(Task inputs)
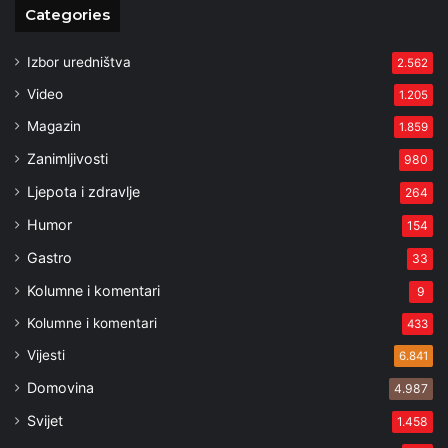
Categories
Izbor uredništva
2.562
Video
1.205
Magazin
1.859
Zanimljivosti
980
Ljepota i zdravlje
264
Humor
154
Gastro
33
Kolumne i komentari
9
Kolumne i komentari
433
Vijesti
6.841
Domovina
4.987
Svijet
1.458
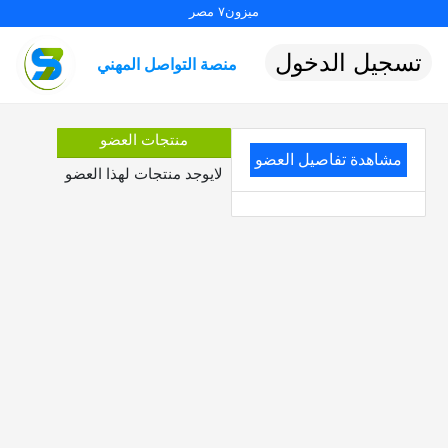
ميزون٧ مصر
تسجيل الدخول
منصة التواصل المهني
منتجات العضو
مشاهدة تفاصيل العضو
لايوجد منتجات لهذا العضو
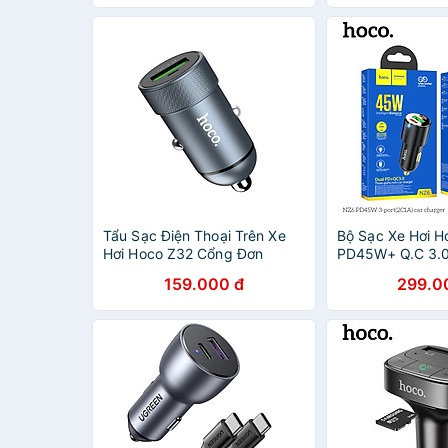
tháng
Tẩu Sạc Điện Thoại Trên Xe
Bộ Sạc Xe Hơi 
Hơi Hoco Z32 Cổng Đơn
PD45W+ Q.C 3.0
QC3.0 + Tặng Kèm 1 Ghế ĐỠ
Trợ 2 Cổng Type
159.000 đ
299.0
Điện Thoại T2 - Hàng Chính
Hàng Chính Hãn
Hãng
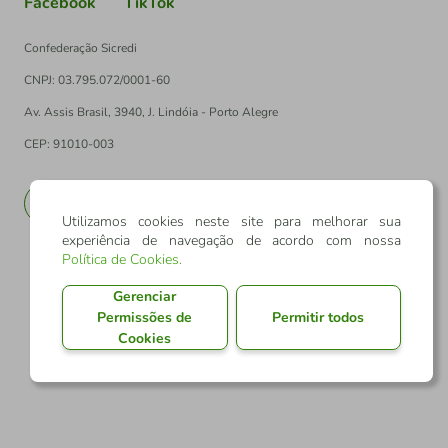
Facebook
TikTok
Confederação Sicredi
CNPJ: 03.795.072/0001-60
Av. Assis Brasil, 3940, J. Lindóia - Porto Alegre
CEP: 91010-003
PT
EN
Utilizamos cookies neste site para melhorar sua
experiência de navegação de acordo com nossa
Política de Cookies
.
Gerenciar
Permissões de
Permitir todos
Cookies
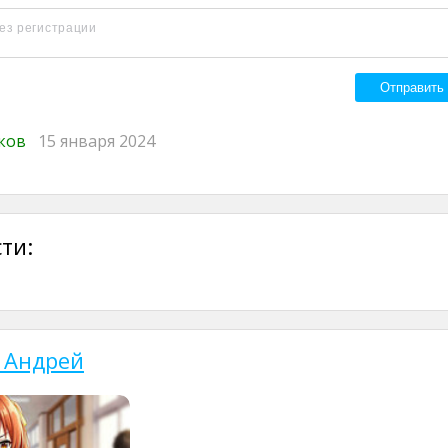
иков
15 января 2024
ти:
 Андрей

--

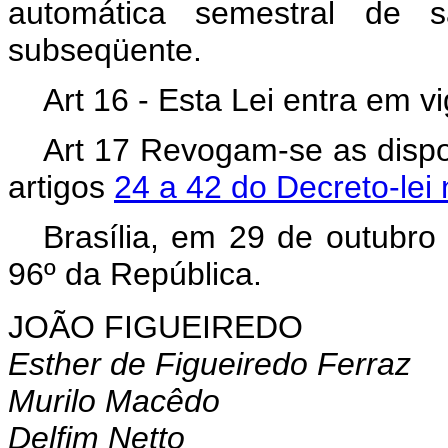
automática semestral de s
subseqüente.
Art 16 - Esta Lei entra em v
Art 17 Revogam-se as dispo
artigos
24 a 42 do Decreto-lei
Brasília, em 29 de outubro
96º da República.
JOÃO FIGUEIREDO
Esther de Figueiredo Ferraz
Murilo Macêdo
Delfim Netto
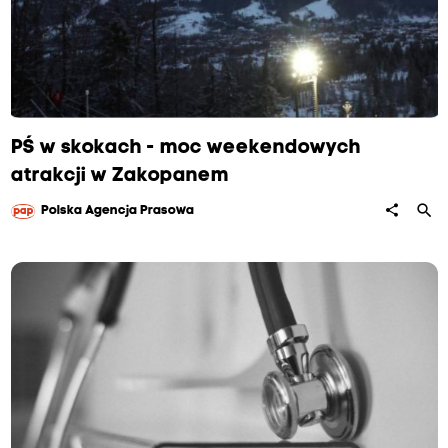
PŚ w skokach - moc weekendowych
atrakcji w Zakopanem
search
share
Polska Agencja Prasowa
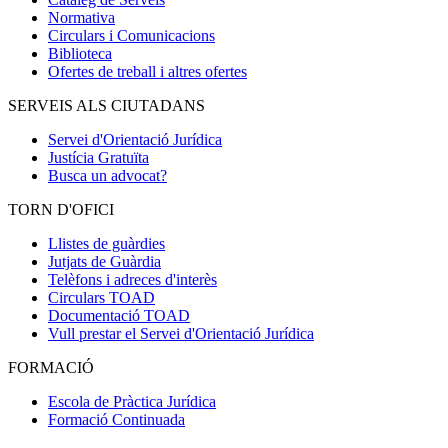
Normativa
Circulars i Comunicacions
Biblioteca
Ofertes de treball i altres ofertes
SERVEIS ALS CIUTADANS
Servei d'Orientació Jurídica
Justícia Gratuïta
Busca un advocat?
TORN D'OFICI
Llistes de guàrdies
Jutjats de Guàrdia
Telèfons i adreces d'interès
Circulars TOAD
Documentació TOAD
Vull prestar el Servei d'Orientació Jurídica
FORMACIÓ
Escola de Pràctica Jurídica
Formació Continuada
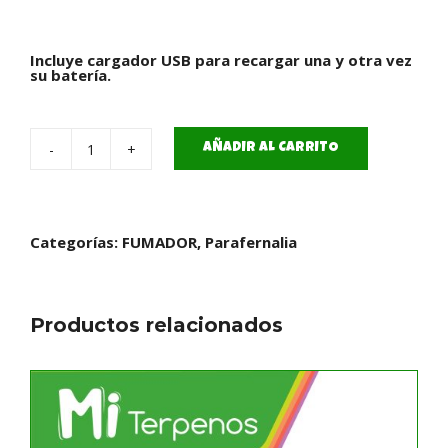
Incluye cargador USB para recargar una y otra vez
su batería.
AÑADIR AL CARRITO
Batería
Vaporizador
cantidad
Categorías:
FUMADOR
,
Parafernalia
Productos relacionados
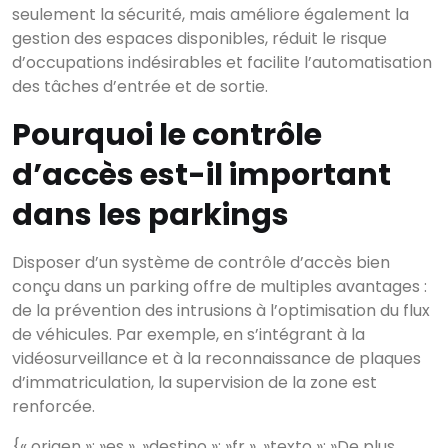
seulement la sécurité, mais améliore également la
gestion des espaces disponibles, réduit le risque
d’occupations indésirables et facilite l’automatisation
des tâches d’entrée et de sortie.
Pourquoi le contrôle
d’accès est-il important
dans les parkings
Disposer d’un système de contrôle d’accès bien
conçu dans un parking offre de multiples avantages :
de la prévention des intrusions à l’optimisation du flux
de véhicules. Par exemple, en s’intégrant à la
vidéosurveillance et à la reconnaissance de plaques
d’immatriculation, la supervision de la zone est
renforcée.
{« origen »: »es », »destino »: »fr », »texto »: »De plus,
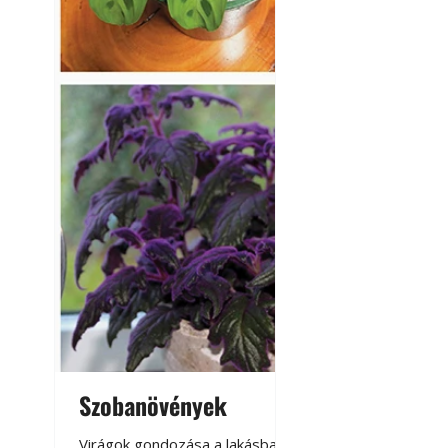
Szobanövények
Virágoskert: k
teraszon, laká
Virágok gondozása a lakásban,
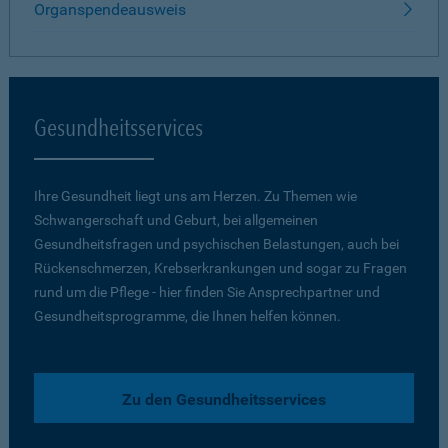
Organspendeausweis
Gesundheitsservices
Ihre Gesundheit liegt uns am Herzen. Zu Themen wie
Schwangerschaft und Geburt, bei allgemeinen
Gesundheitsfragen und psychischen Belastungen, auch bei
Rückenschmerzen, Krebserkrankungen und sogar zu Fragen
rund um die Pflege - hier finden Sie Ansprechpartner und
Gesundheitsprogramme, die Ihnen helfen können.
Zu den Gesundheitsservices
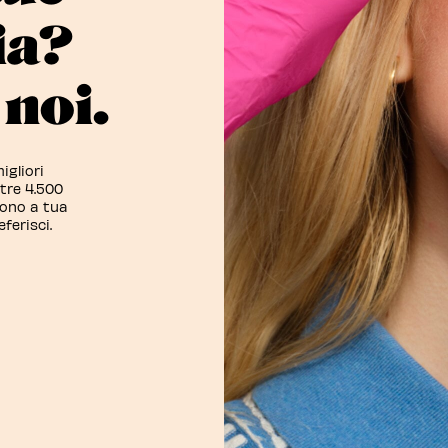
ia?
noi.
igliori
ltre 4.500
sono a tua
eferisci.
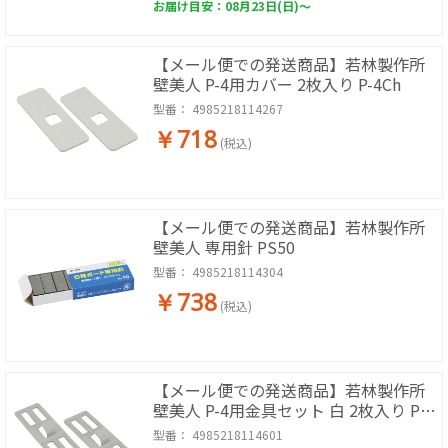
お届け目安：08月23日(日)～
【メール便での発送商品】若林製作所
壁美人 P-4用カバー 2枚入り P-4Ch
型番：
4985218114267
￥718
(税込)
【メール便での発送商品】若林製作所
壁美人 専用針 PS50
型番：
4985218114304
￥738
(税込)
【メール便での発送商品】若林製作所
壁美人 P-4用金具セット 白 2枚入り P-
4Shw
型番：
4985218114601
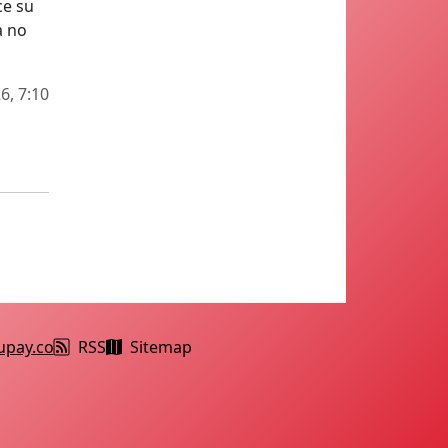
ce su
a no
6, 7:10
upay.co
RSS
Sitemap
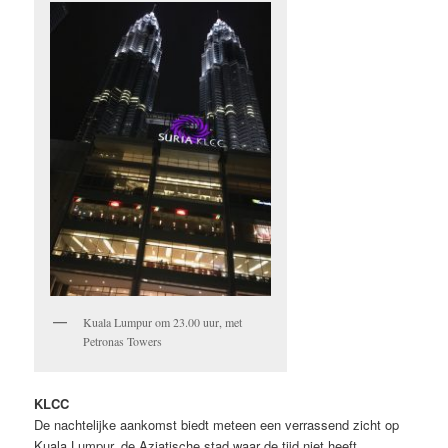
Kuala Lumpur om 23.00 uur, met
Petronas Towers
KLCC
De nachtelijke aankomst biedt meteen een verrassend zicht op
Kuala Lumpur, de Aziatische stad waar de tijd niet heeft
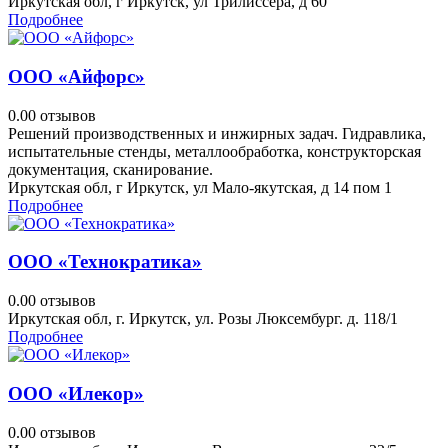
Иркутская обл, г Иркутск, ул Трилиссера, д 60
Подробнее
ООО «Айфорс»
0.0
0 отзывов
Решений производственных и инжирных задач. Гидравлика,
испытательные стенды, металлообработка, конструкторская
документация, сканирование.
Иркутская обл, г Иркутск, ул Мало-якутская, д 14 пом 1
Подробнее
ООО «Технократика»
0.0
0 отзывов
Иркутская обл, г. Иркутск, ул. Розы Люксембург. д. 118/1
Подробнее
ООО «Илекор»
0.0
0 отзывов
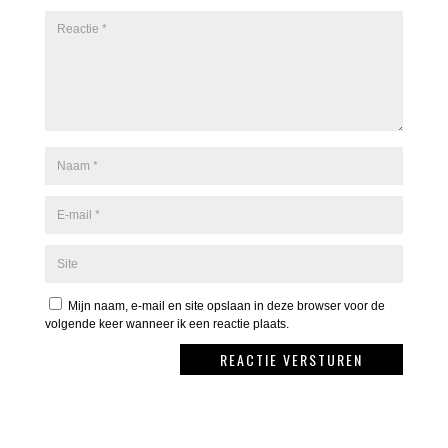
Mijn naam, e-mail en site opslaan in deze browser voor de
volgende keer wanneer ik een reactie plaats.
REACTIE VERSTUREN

(Job item) Return all lines of the material above in which the word "Hàng" occurs.

(Exercise output)
Điện Thoại T2 - Hàng Chính
Hàng Chính Hãn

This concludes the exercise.